### SOURCE PASSAGE
_ _ _ _ _ _ _

As we have a need to track which keys are changed, this function could be converted to be a method of ConfModeDict (a subclass of dict) and renamed get.
This would not break/change any of the current code using the dict without the nested search feature.

This would also have the side effect to allow to better typo detection. Should a typo then occur on a key, this could be better caught at runtime and reported with an exception.
Currently, as the dict already contains the default value, should a typo occur, the default value is returned instead.

Subclassing dict would also allow intercepting __setitem__ (the under-the-hood function assigning a value to a dict when [] = is used). __delitem__ would also need to be redefined (as it would mean that any set value was unset). It would then be possible to know if a value was set or not and get a list of only the values which were set.

The class could also contain the "defaults" inside, allowing to compare any set value with its default and not returning it, if the value explicitly set is still the default.

The API I would suggest for this class would be something like this (suggestion only until real implementation helps with details):

class ConfModeDict(dict):
    def __init__(self, defaults):
         self._configured = dict([(k,False) for k in defaults])
         self._defaults = deepcopy(defaults)
    def get(self, key, default=False):
    def configured(self, include_defaults=False): # return a list keys which were configured, if True include values even if what was configured is the default

    # to allow the interception when data is set in the dict
    def __setitems__(self, k, v):
    def __delitems__(self, k):

if implementated for the interface code, this change new class could easily be used in place of the current dict. Only the setup of the dict would have to change, using it more widely should not break any of the conf modules.

The documentation would "only" be updated to let users know that ConfModeDict should be used when writing conf code, but this transition can be progressive.

Details

Difficulty level
Unknown (require assessment)
Version
-
Why the issue appeared?
Will be filled on close
Is it a breaking change?
Unspecified (possibly destroys the router)
Issue type
Internal change (not visible to end users)

Event Timeline

I like the idea of adding our own implementation which mimics jmespath.search() so this definately a +1.

_ _ _ _ _ _ _

### SOURCE DATA
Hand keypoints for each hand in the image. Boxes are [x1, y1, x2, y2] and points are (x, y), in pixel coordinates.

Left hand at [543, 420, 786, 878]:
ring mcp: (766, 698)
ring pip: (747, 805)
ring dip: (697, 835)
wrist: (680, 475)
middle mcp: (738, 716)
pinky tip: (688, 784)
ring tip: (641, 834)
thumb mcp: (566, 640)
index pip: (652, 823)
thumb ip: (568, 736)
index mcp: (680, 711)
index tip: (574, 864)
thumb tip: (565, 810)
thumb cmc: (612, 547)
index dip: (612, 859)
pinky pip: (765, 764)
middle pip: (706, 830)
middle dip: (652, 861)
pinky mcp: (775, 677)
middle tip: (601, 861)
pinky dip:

_ _ _ _ _ _ _

### CHECK YOUR UNDERSTANDING
1. Decide whether each statement below agrees with the ConfModeDict proposal. Answer yes or no, and quote the words of the proposal that settle it.
(a) The proposed ConfModeDict would be a subclass of dict.
(b) With the current dict, a typo in a key raises an exception.
(c) The documentation would have to switch users to ConfModeDict all at once.
2. Turn the paragraph of the ConfModeDict proposal that begins "Subclassing dict would also allow" into a short bulleted list that keeps its main facts.
3. Go on with the ConfModeDict proposal, starting after the last comment in its event timeline.

### ANSWERS IN ORDER
1.
(a) Yes: "a method of ConfModeDict (a subclass of dict)"
(b) No: "should a typo occur, the default value is returned instead."
(c) No: "this transition can be progressive."

2.
- Subclassing dict would allow intercepting __setitem__, which assigns a value to a dict when [] = is used.
- __delitem__ would also need to be redefined, because deleting would mean a set value was unset.
- It would then be possible to know whether a value was set and to get a list of only the values that were set.

3.
About the idea of ConfModeDict I personally find it too complex. When looking at get_interface_dict() a lot of plumbing is done inside and it uses common functions like leaf_node_changed() to determine if a certain path was altered or not. I would more prefer a simple function name get_changed_keys() which will just return a dict with the changed keys and its content. The idea might be more or less identical in the backend but I feel a simpler design will get easier adopted..

Thank you for the feedback, even if it was not what I was hoping for !

It may look complicated, the code doing the work would be way shorter than the post above describing the concept.

Something like get_changed_keys() is how my thinking started and after some thinking the idea evolved until I reached the conclusion that this class approach was the simplest way for this fearure. The dict changes are really not complicated once understood and would be easy to use.

If anyone want to show me wrong, I will happily let someone else implement this. If this idea is not the right way, then I will have to ask someone else to pick T2738 and implement the differential interface apply, so I can see what would be a "better" solution.

Still I believe this is the right path and that if enough time is spent on the implementation, this is how the code will end up looking. In a similar way, there was natural resistance when I tried to discuss moving more of the network code in the Interface class. As commit are showing, I stopped working on that code as I could not get the team to agree but it was now done as with time it became clear that it was the right way forward.

erkin set Issue type to Internal change (not visible to end users).Aug 29 2021, 1:36 PM
erkin removed a subscriber: Active contributors.